Brief: Extract all lines from the data beneath that include the word "linejoin".

+---+

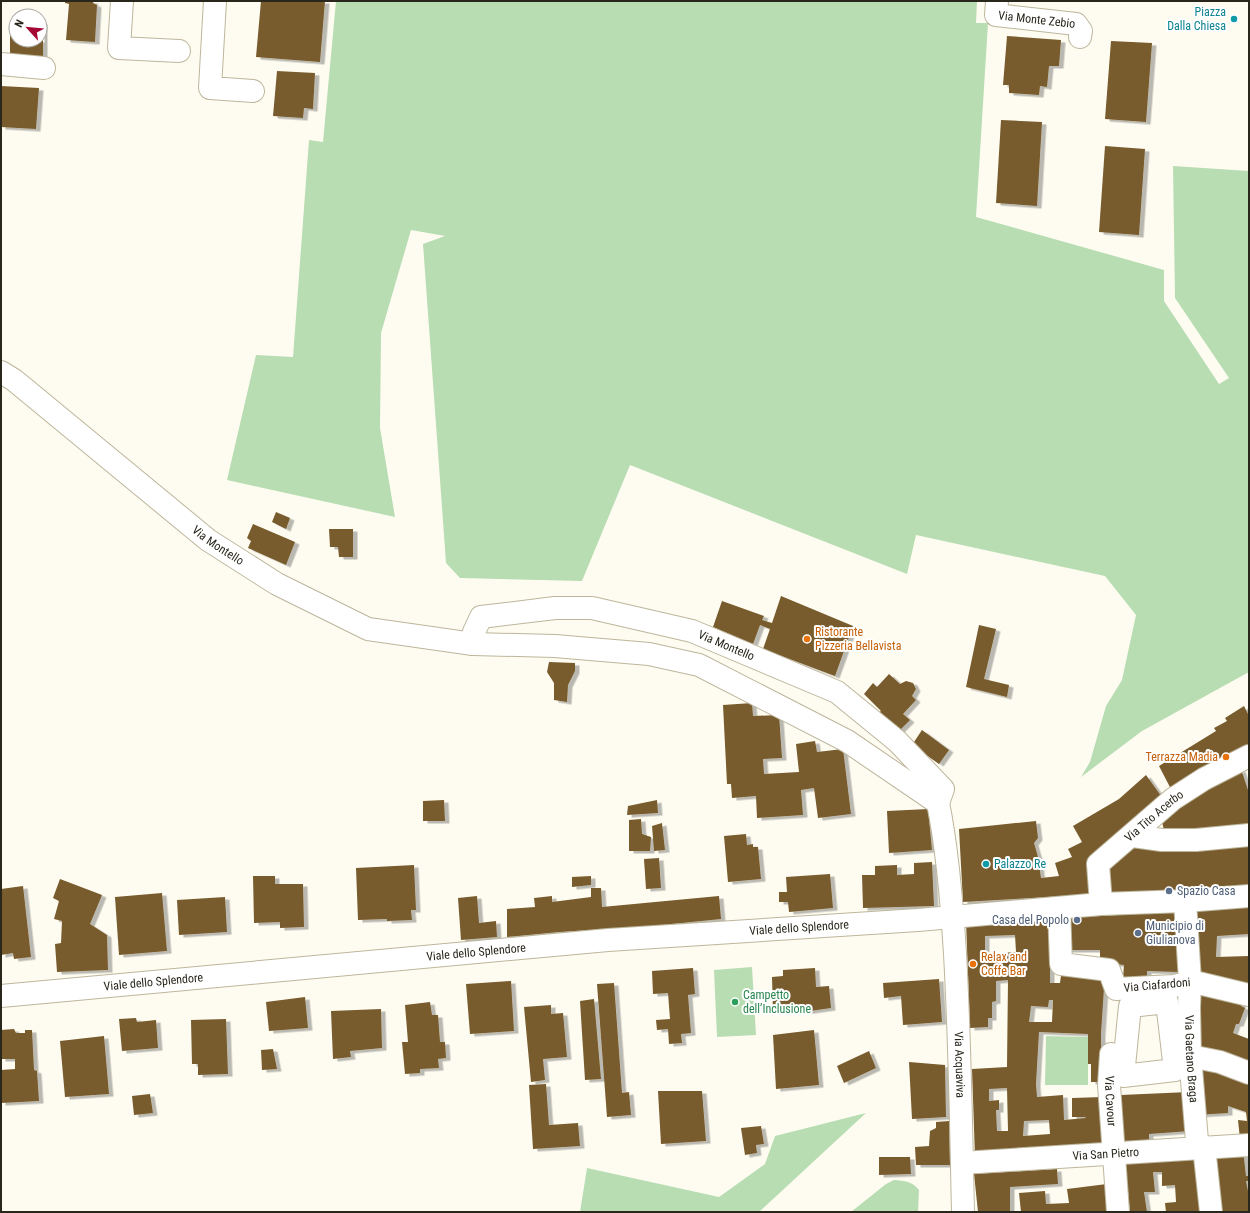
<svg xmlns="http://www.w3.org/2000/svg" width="1250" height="1213" font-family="'Roboto Condensed',sans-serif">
<defs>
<filter id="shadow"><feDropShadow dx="4.5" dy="2.5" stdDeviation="0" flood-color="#0004"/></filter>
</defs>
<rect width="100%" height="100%" fill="#fefcf1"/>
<g fill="#b8ddb2">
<path d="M336,1H977L976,23H988L976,217L1164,270V301L1219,384L1229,378L1175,298L1173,166L1249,171V672L1142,731L1081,777L1090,762L1106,706L1122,680L1136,615L1105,576L916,535L907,574L630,465L582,581L460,578L446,563L423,244L445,236L411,230L381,333L380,428L395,517L227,480L256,355L293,357L309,140L323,142Z"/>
<path d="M752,967L756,1035L717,1037L714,970Z"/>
<path d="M1046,1036L1088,1037V1085H1045Z"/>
<path d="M866,1113L759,1212H580L587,1168L719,1197L765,1164L775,1136Z"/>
<path d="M894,1180C905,1181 912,1181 919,1190L918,1212H851L886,1184Z"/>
</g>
<g fill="#785b2d" fill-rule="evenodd" filter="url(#shadow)">
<path d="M65,1H94L93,3L97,5L95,42L66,40L69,4L65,3Z"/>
<path d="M261,1H325L320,62L256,57Z"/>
<path d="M10,22H16V40H40V22H43V56H10Z"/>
<path d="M1007,36L1061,40L1059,66H1049L1047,87L1040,86L1039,95L1009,93V85H1003Z"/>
<path d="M1111,41L1152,43L1146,122L1105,119Z"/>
<path d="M277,71L315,73L313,109L304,108L303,118L273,116Z"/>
<path d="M1,86L39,88L36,129L1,127Z"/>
<path d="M1001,120L1042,122L1037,206L996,203Z"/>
<path d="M1105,146L1145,149L1139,235L1099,232Z"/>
<path d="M276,512L290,518L286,529L272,522Z"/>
<path d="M253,524L295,542L286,565L248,548L251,541L247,538Z"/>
<path d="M329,529H353V557H339L338,547H330Z"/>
<path d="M781,596L853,626L835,676L763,649L770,629L760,625L753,644L713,627L722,601L764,616L762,620L772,623Z"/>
<path d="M979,625L996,629L984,679L1009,685L1007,697L966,687Z"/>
<path d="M549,662L575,663V671L568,685L567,702L554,700V683L547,672Z"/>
<path d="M889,674L900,684L906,681L913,683L916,689L912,696L916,700L903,714L910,720L898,732L878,713L881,711L864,694L873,683L877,687Z"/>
<path d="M752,703L753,716L779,715L782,758L763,759L764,774L799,772L796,744L815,741L817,752L843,749L851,814L818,818L814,788L801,790L803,815L757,818L756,796L732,798L731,784H727L723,705Z"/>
<path d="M1244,706L1248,714H1249V746L1172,791L1159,766L1216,731L1214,728L1227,721L1225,718Z"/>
<path d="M922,730L949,750L939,764L912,745Z"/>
<path d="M1241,769L1249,793V831L1166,837L1160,815Z"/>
<path d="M1146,775L1164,800L1118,839L1097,894L963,902L959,829L1036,821L1038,838L1034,843L1038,857L1041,878L1059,876L1055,863L1072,857L1068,849L1082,842L1073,826L1119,799Z"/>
<path d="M444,800L445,821H423V801Z"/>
<path d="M657,800L658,813L627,815L628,806Z"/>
<path d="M928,809L932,850L889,853L887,811Z"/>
<path d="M641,819L642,834L651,837L650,851H629V820Z"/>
<path d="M662,823L665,850L654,851L652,826Z"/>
<path d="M746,834L747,845L753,844V847H758L761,879L728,882L724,836Z"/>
<path d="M1249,840V886L1105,894L1103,865L1130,847Z"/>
<path d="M659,858L661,888L646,889L644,859Z"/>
<path d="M932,862L934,906L863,908L862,875H875V866L897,865V875L914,874V863Z"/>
<path d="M414,865L416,910H411L412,920L387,921V919L358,920L356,868Z"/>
<path d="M830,874L833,908L789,912L788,902H779V892H787L786,877Z"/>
<path d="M253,876H275V884H303L304,927L280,928V922L254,923Z"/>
<path d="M591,876V885L572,887V877Z"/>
<path d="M60,879L102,895L90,924L107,935L108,970L57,972L55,944L61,943L62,921L54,919L59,901L53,898Z"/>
<path d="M23,886L31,957L14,959L13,953L1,955V889Z"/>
<path d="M591,888H601L602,907L719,896L721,919L652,926L559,932L507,937V909L535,907L534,898L552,896V902L591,897Z"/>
<path d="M162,893L167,951L119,955L115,897Z"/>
<path d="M477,896L479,923L496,921L497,937L461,940L458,898Z"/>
<path d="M225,897L227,932L179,935L177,900Z"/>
<path d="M1249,905V934L1217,936L1216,957L1249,956V988L1194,976L1195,911Z"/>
<path d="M1176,912L1179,972L1147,971V980L1123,978L1124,965L1100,962V950H1063L1062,918Z"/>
<path d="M1050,919V983H1060L1062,968L1105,973L1101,1034V1082H1091V1064H1088V1034L1039,1032L1036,1084L1037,1097L1063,1095L1064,1120L1086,1118L1085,1117H1072V1098L1103,1097L1107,1151L975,1158L972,1069L1007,1067L1008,980L996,981V1001L992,1002V1018H988V1027L970,1028L966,921ZM1015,935L1016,952L985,954V936ZM1049,1000H1053L1052,1022H1029L1031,1006L1048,1007ZM1007,1088L1008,1131H997L996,1110H999V1100L989,1101V1089ZM1049,1120L1050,1134L1023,1136L1024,1121Z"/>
<path d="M693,968L695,994L688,995L691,1033L681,1034L682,1043L669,1044L668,1029L657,1030L656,1020L670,1019L668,993L653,994L652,971Z"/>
<path d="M815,968L816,987L829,986L831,1008L810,1011L773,1012L772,977L783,976V970Z"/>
<path d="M939,979L942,1022L903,1025L901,996L884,998L883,983Z"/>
<path d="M511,981L514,1031L470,1034L466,984Z"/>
<path d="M614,983L622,1093L629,1092L631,1115L607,1117L597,984Z"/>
<path d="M1193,987L1244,997L1241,1006L1245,1008L1239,1024H1236L1233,1033L1249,1039V1064L1197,1046Z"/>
<path d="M305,997L308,1028L269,1031L266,1002Z"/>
<path d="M594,999L601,1079L585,1080L580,1001Z"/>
<path d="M430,1002L432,1015H438L440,1042H445L446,1058L438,1059L439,1068L420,1069V1073L405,1074L402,1042H408L405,1005Z"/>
<path d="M551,1005V1014L563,1013L567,1057L543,1059L545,1080L531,1082L524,1007Z"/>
<path d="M381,1009L382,1048L350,1051L351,1057L333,1059L331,1011Z"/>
<path d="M136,1018L137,1022L156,1020L158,1048L122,1051L119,1019Z"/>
<path d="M226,1019L228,1074L198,1075V1064H192L191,1020Z"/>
<path d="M14,1029L16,1033H25V1030H32L34,1070L37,1071L39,1101L1,1103V1070L15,1069V1059H1V1030Z"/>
<path d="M814,1030L819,1085L776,1089L773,1035Z"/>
<path d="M104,1036L109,1094L65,1097L60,1041Z"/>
<path d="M273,1049L277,1069L262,1070L261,1050Z"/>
<path d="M869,1051L876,1068L844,1083L837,1066Z"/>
<path d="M909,1062L945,1065L946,1117L912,1119Z"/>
<path d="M1198,1065L1249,1078V1138L1240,1139L1238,1120L1247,1121L1246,1112L1228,1106V1113L1196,1115Z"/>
<path d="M546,1084L549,1125L578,1123L580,1146L533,1149L529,1085Z"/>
<path d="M658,1091H702L706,1141L661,1144Z"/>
<path d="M1189,1092L1190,1131L1149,1134V1148H1124L1121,1095Z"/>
<path d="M150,1094L153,1113L134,1115L132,1096Z"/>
<path d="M949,1121L950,1165H916L915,1147L929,1146L930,1131L936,1128V1122Z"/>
<path d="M761,1126L764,1144L756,1145L757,1153L745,1155L741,1128Z"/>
<path d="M1243,1150L1246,1176H1249V1181H1246L1248,1191H1249V1212H1221L1215,1153Z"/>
<path d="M1201,1152L1205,1212H1166L1165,1203L1176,1202L1175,1185L1162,1186V1172H1153L1155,1192H1144L1147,1212H1130L1125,1160Z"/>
<path d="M879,1157H910L911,1174L879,1175Z"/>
<path d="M1057,1169L1058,1184L1010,1187V1212H978L974,1174Z"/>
<path d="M1107,1184L1109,1212H1021L1019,1193L1045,1191L1046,1204L1069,1203L1067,1189Z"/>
</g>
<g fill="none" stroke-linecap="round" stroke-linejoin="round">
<g stroke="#bdb69c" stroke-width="24">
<g id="street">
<path d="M122,1L119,48L179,51"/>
<path d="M215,1L210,88L253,91"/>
<path id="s1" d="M997,1L996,15L1076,24L1081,31L1080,37"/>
<path d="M1,64L44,68"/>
<path id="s2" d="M473,644L474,632L481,617L555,608H592L692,631L837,692L897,741L943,789L938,803"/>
<path d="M1133,836L1162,840H1196L1249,835"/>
<path id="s3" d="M1185,901L1190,981L1189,1008L1190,1056L1197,1141L1204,1147L1211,1212"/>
<path id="s4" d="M1101,904L1098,864L1173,799L1204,779L1249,756"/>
<path d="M1059,908L1061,964L1109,970L1116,989L1174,986L1183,984L1190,981L1249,995"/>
<path id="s5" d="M1,996L608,940L918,920L1101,904L1185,901L1249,896"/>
<path d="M1167,1002L1175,1070L1123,1076L1130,1006Z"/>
<path id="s6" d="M1111,1054L1109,1085L1118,1212"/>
<path d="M1190,1056L1220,1062L1249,1073"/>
<path id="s7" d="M962,1163L1249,1145"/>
</g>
</g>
<g stroke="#bdb69c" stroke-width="24">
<g id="secondary">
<path id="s8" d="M1,372L14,380L208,540L277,584L368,629L473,644L555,646L649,654L699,665L847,741L938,803C948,852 952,904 955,954C960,1040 961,1126 963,1212"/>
</g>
</g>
<use href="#street" stroke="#fff" stroke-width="22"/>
<use href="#secondary" stroke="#fff" stroke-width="22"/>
</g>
<g fill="#0f9aa8" stroke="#fff" stroke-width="1.5">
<circle cx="1234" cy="19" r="4"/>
<circle cx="986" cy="864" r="4"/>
</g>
<g fill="#e8710a" stroke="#fff" stroke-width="1.5">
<circle cx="807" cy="639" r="4"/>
<circle cx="1226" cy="757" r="4"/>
<circle cx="973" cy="964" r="4"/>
</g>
<g fill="#5c6f8a" stroke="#fff" stroke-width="1.5">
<circle cx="1169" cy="891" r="4"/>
<circle cx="1077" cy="920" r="4"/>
<circle cx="1138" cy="933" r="4"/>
</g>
<circle fill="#2e9e5b" stroke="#fff" stroke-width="1.5" cx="735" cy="1002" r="4"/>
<g text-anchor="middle" stroke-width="4" stroke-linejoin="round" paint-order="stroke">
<g font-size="12" fill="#0d838f" stroke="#fff" text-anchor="end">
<text x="1226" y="16">Piazza<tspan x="1226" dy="14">Dalla Chiesa</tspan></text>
<text x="994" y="868" text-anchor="start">Palazzo Re</text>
</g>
<g font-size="12" fill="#29261c" stroke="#fff">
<text dy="4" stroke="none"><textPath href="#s1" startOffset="55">Via Monte Zebio</textPath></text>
<text dy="4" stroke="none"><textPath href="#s8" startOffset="278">Via Montello</textPath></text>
<text dy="4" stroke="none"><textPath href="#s2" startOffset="280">Via Montello</textPath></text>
<text dy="4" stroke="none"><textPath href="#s4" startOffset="114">Via Tito Acerbo</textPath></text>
<text dy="4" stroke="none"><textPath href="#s5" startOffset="801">Viale dello Splendore</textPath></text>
<text dy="4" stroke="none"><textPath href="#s5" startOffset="477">Viale dello Splendore</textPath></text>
<text dy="4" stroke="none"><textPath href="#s5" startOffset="153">Viale dello Splendore</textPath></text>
<text transform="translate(1157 985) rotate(-5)" y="4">Via Ciafardoni</text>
<text dy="4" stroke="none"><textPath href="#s3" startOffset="158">Via Gaetano Braga</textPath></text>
<text dy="4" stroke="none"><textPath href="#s8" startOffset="1323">Via Acquaviva</textPath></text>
<text dy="4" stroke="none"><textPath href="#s6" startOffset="47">Via Cavour</textPath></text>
<text dy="4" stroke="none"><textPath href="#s7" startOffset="144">Via San Pietro</textPath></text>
</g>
<g font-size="12" fill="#c56008" stroke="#fff" text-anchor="start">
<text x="815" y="636">Ristorante<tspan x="815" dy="14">Pizzeria Bellavista</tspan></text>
<text x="1218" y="761" text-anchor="end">Terrazza Madia</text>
<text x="981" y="961">Relax and<tspan x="981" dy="14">Coffe Bar</tspan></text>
</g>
<g font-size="12" fill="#4e5e75" stroke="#fff" text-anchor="start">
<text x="1177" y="895">Spazio Casa</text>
<text x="1069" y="924" text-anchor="end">Casa del Popolo</text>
<text x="1146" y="930">Municipio di<tspan x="1146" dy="14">Giulianova</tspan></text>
</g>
<g font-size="12" fill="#27864d" stroke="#fff" text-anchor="start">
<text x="743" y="999">Campetto<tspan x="743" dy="14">dell’Inclusione</tspan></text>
</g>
</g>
<rect width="1250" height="1213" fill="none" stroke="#29261c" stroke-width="4"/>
<g transform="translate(28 28) rotate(297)"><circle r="19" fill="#ffffff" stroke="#a9a8a4"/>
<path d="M0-3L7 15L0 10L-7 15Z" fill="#a50834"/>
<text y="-6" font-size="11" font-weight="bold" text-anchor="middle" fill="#29261c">N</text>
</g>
</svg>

+---+

Task solution:
<g fill="none" stroke-linecap="round" stroke-linejoin="round">
<g text-anchor="middle" stroke-width="4" stroke-linejoin="round" paint-order="stroke">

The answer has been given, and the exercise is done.